* [Problem details] Restate each line of the listing exactly, without carrying over any pictures.

* [Data extract]
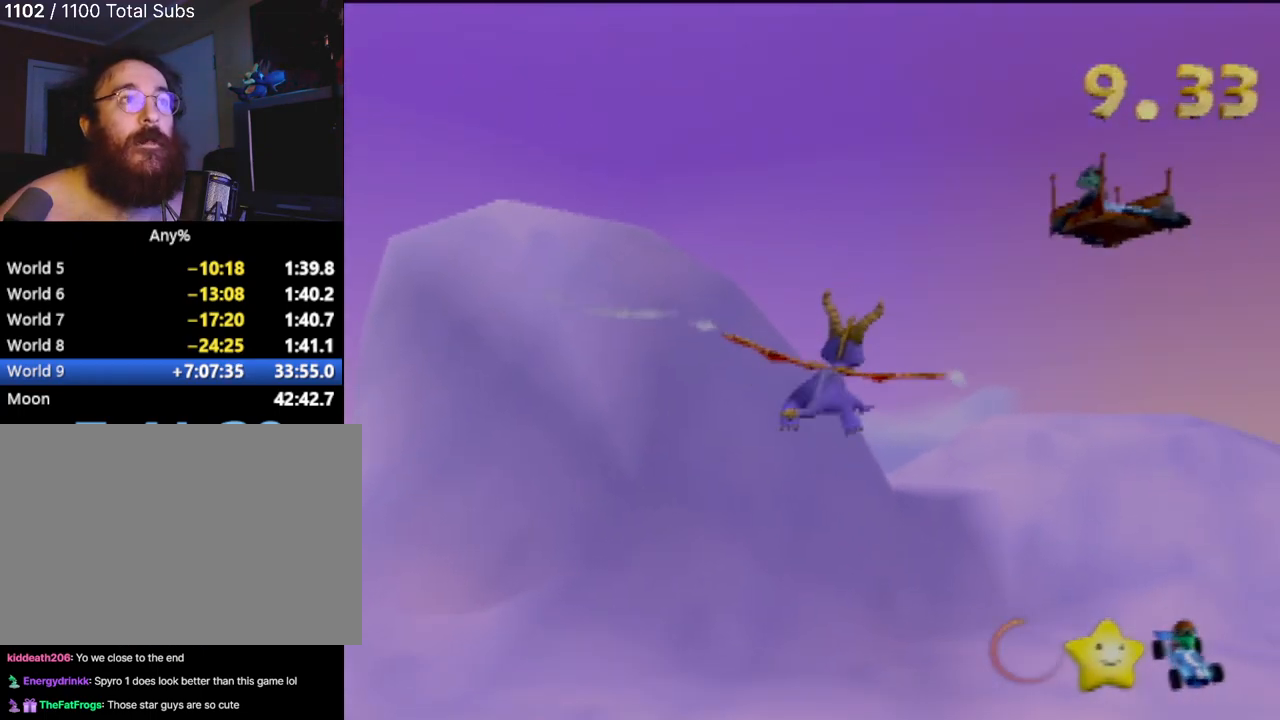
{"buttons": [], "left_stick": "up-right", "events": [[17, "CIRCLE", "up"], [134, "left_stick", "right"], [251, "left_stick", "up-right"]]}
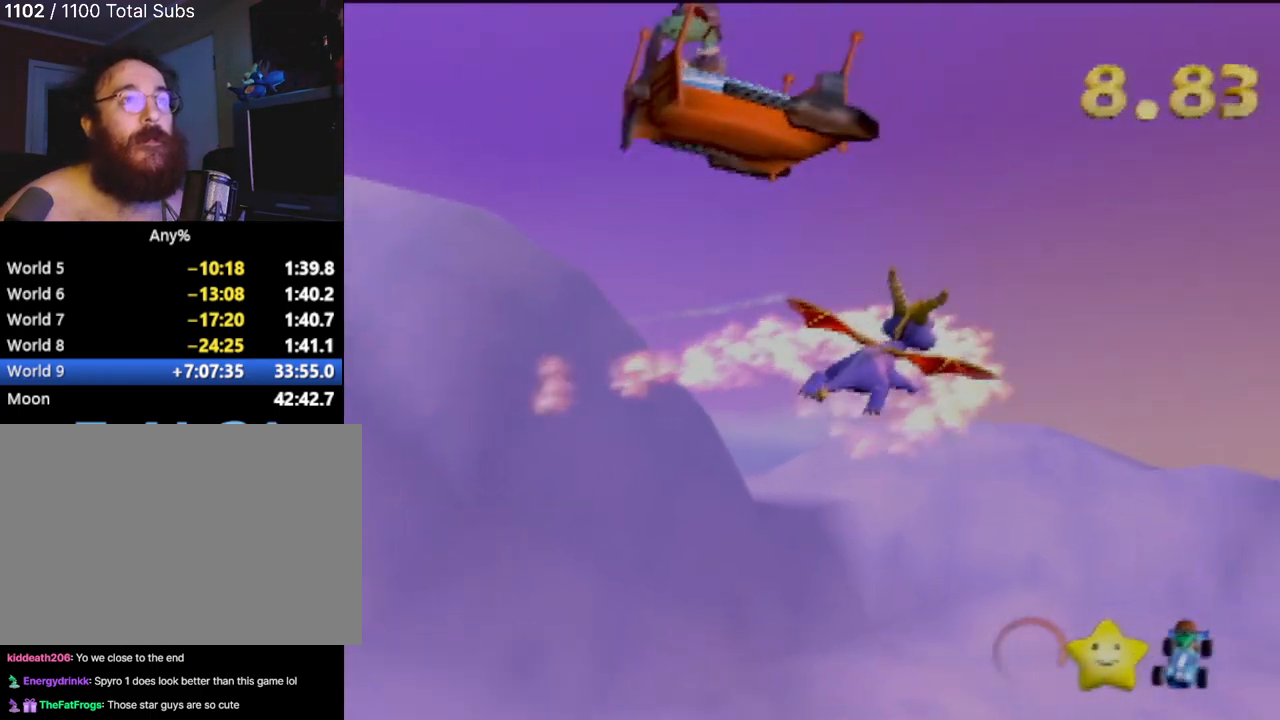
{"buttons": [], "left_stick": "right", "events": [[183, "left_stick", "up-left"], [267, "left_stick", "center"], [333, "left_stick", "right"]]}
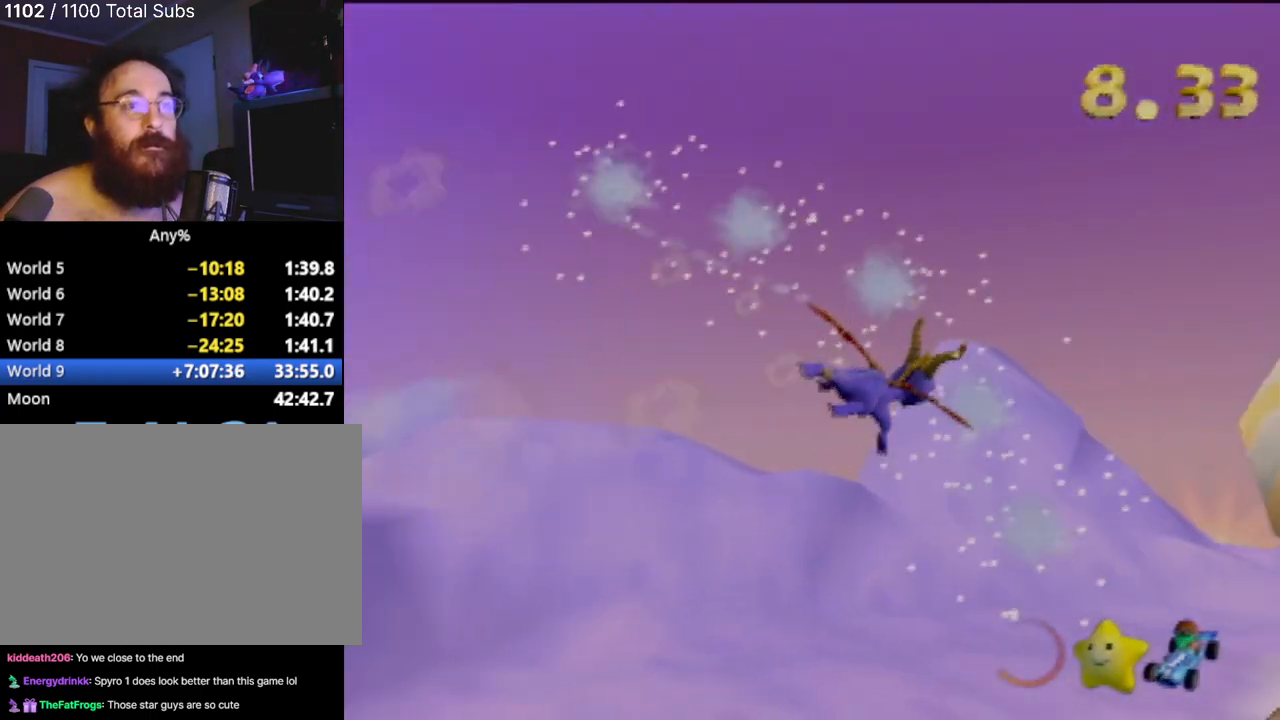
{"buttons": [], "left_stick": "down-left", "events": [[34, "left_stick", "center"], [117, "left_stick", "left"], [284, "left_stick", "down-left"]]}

* [Task answer]
{"buttons": [], "left_stick": "up-right", "events": [[17, "CIRCLE", "up"], [134, "left_stick", "right"], [251, "left_stick", "up-right"]]}
{"buttons": [], "left_stick": "right", "events": [[183, "left_stick", "up-left"], [267, "left_stick", "center"], [333, "left_stick", "right"]]}
{"buttons": [], "left_stick": "down-left", "events": [[34, "left_stick", "center"], [117, "left_stick", "left"], [284, "left_stick", "down-left"]]}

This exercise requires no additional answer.